After several days at Washington State University, Jack and Shane left for the highly recommended Flint Animal Cancer Center at Colorado State University. Following another series of tests, including his 3rd CT scan, it was determined that the only chance for Shane was surgery to remove the tumor and all of his nose. Although Jack said, “It was difficult to look at images of other dogs that had undergone this type of surgery,” he knew that it had to be done.

On October 8th, Shane had what was believed to be a successful surgery. Still, his recovery was a difficult journey, involving further operations and hospital stays. Now he is back home in Bend recuperating in the comfort of family.

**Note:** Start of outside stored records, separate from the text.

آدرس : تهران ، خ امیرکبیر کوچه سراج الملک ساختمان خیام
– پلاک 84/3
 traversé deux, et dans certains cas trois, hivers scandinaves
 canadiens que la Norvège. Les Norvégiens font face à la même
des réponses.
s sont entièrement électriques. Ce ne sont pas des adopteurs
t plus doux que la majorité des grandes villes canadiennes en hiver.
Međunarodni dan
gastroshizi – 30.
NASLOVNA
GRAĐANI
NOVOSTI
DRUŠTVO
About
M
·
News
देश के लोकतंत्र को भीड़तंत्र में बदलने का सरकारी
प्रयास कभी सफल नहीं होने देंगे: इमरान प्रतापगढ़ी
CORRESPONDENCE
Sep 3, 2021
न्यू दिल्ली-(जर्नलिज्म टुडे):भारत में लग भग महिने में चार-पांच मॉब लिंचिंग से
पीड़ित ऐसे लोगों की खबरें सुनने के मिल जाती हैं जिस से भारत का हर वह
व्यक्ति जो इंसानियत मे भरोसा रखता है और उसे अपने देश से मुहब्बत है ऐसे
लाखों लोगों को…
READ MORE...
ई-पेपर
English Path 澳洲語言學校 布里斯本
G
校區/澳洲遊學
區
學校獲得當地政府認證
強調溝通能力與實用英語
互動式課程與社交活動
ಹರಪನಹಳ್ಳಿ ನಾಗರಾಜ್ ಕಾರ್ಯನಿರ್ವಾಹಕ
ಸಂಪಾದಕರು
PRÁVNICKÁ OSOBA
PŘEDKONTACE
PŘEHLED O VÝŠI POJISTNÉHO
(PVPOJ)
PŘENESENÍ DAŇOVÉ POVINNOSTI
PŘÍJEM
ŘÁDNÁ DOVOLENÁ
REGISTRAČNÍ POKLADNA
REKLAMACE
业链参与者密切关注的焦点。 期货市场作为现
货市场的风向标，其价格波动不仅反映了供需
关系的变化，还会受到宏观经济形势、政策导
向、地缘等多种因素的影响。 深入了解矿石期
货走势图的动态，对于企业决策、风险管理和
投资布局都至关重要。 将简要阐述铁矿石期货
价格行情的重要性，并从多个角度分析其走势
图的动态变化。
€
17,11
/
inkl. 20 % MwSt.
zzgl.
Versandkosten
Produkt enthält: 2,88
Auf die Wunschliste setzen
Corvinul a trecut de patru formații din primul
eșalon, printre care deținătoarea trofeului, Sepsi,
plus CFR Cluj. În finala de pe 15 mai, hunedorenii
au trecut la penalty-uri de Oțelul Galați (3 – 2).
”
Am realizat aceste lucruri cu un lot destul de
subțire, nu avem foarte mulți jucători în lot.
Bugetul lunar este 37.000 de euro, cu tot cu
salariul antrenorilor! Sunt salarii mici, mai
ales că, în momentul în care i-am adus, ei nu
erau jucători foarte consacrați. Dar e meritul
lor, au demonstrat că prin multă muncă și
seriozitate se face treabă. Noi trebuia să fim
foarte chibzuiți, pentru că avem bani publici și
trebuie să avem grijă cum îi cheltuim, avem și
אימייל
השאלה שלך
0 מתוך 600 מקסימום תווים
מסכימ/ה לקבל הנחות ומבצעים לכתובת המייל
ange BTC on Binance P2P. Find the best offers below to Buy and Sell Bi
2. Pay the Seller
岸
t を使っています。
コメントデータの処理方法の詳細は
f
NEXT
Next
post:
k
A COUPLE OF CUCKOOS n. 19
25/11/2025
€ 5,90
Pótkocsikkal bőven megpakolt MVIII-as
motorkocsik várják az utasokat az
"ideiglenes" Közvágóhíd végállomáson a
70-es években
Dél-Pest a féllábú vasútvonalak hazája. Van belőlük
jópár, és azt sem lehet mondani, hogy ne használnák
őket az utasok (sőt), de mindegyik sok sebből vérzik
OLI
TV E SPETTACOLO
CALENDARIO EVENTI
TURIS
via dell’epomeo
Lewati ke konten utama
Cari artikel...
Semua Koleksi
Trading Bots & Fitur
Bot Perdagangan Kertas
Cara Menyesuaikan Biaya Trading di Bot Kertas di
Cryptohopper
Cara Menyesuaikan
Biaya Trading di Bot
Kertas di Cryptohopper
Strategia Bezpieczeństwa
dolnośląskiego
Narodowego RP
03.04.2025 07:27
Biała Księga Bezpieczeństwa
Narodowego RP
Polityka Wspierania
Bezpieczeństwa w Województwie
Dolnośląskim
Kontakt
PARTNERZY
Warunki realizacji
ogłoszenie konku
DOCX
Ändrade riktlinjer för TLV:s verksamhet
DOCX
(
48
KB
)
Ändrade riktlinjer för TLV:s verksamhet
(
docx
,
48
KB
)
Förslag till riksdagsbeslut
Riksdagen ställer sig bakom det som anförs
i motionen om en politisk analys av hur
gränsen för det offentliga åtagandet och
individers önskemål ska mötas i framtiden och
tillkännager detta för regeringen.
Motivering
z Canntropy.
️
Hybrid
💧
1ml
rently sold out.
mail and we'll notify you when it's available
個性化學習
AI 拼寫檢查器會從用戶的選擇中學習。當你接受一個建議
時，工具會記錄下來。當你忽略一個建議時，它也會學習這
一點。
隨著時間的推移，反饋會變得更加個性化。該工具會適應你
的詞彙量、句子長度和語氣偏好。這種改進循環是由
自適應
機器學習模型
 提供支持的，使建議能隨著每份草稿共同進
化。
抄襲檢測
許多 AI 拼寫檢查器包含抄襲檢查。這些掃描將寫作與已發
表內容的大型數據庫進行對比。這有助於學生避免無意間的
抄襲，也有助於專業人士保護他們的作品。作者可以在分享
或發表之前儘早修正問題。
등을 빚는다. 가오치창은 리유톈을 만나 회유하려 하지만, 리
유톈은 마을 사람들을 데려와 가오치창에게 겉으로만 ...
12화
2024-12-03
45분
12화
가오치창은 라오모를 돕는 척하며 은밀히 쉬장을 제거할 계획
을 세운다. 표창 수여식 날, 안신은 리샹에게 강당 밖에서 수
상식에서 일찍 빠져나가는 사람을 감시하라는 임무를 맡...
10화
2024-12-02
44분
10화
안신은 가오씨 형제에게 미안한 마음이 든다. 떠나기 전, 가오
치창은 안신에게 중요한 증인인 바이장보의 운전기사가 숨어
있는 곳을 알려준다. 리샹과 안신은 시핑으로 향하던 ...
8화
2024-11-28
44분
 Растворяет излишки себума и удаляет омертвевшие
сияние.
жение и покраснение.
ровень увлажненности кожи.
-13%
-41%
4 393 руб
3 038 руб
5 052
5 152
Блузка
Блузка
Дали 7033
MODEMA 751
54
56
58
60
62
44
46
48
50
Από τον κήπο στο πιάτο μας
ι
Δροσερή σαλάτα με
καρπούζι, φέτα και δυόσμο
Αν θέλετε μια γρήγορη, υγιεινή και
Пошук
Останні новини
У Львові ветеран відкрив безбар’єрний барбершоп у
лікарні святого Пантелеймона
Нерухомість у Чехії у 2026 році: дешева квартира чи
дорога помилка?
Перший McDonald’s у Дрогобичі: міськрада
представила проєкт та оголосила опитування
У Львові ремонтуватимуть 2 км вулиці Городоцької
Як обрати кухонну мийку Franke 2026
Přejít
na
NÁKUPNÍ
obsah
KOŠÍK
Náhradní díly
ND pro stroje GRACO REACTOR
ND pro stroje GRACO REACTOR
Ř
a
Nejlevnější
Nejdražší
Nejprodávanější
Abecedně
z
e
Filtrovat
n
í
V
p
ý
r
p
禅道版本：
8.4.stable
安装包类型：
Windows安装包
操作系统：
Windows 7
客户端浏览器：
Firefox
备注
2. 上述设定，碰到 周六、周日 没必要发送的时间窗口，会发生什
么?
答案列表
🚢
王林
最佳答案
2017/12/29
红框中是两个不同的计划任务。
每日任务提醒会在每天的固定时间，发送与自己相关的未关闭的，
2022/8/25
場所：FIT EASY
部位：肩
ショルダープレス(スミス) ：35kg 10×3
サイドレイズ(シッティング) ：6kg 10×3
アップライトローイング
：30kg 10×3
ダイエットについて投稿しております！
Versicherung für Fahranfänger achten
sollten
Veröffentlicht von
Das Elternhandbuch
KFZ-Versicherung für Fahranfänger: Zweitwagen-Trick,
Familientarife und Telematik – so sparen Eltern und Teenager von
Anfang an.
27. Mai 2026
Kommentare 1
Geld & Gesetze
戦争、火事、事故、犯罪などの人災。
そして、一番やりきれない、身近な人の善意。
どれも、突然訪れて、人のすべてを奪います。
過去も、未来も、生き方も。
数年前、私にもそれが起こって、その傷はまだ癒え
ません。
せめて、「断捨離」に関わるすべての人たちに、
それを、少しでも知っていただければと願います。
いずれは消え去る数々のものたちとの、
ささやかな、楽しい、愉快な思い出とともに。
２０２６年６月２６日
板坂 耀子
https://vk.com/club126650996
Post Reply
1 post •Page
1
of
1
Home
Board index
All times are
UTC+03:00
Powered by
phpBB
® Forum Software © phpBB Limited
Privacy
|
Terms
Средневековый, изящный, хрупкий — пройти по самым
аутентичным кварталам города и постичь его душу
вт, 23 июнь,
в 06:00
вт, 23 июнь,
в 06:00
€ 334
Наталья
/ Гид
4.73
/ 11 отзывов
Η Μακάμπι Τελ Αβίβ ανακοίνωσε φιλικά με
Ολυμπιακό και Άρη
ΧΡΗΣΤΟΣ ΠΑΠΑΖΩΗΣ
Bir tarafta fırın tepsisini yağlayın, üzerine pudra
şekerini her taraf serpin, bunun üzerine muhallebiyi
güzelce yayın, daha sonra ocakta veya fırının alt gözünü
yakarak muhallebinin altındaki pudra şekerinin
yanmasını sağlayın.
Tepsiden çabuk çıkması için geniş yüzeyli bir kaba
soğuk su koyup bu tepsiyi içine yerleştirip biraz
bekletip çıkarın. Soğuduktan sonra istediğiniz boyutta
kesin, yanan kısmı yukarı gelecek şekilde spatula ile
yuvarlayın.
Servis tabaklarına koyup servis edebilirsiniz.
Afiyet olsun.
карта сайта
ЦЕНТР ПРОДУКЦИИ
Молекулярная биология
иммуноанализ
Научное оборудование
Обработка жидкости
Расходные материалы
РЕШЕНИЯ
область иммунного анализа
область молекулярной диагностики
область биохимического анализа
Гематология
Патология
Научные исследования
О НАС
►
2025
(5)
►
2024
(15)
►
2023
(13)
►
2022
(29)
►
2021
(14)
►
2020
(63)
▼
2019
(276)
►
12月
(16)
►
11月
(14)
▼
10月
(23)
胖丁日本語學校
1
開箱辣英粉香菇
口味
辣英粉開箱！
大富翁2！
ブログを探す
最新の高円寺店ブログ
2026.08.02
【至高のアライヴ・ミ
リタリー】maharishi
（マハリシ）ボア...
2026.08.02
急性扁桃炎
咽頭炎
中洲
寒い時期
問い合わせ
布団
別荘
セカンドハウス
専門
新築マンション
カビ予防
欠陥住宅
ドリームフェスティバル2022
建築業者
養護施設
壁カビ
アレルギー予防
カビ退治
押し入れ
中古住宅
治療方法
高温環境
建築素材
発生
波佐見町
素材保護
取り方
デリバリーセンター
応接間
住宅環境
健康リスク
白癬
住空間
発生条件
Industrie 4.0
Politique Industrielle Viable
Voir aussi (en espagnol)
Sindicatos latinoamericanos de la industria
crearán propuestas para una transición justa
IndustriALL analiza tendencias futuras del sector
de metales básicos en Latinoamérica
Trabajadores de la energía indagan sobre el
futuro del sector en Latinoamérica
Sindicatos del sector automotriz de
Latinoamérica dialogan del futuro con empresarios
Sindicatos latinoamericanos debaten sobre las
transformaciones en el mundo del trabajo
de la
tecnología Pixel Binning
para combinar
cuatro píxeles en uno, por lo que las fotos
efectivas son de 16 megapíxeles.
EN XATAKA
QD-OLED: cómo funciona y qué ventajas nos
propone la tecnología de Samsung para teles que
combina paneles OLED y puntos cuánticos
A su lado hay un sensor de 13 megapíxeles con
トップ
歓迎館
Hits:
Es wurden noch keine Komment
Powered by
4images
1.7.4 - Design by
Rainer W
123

What makes this story so positive, aside from Shane recovering, is what Jack plans to do when Shane returns to work. He feels that with his facial deformity, Shane can be an inspiration to people who are dealing with similar problems. Dogs don’t judge themselves or others. For Shane, the loss of his nose is a non-issue. He just wants to love and be loved. That’s a very strong message to share.

 

 

 

 

 

From the Pretty Silly to the Profound

This week the Doods and about twenty of their costumed “co-workers” brought Halloween to the kids at UCLA Mattel Children’s Hospital. Dressed as everything from superheroes to ballerinas to cowboys, the dogs cheered up so many young patients and their parents. Even the staff got into the festive mood.

ELBEE I would have made a great Superman so why was I wearing those bouncy things on my head. And Gus was a pumpkin! Really? A pumpkin?

By the way, awhile ago Gus was thinking of renting an apartment with Tommy, his Bichon buddy, to get away from Stanley. Well I’m also thinking of relocating. Tommy’s person Donna dressed like a shepherd and let Tommy and his new sister Finley be her sheep, ergo no silly costumes. I wonder if she has an extra room.

GUS I think I’m going with him. Finley is little and cute and it seems like she kind of likes me. Plus, I don’t know if it’s my imagination but Stanley seems to be getting bigger every day. I’m concerned.

The Halloween excitement was actually a welcome change of pace from some very challenging visits that Gus and Elbee had done only a few days before. At UCLA, a palliative care specialist had tracked us down for an elderly woman who was desperately requesting a dog visit. She was in extreme pain but when Gus put his paws on the side of her bed, it seemed to bring her immediate comfort.

At Providence Tarzana Hospital, a rabbi asked us to stop in to see a young woman who was battling cancer. She was having an emotionally rough morning. Clearing it with the doctor, I brought the dogs in to see her. As Gus cuddled on the bed with her and Elbee stood by her side for petting, she was relaxed and chatting. The woman’s mother was visiting at the time and her relief was almost palpable.

That same morning, one of Tarzana’s palliative care specialists asked if we’d stop in to see the family of a man who was dying. They didn’t think he’d make it through the day. As we got to the door of the room, we were greeted so warmly and appreciatively by a man and a woman whom I believed to be the patient’s son and his wife.

For the next few minutes, we quietly talked as they interacted with the dogs. There was a sense of calm and connection. When it was time for us to leave, we all hugged goodbye. It was such a natural reaction that it was hard to believe only a short time before we had been total strangers.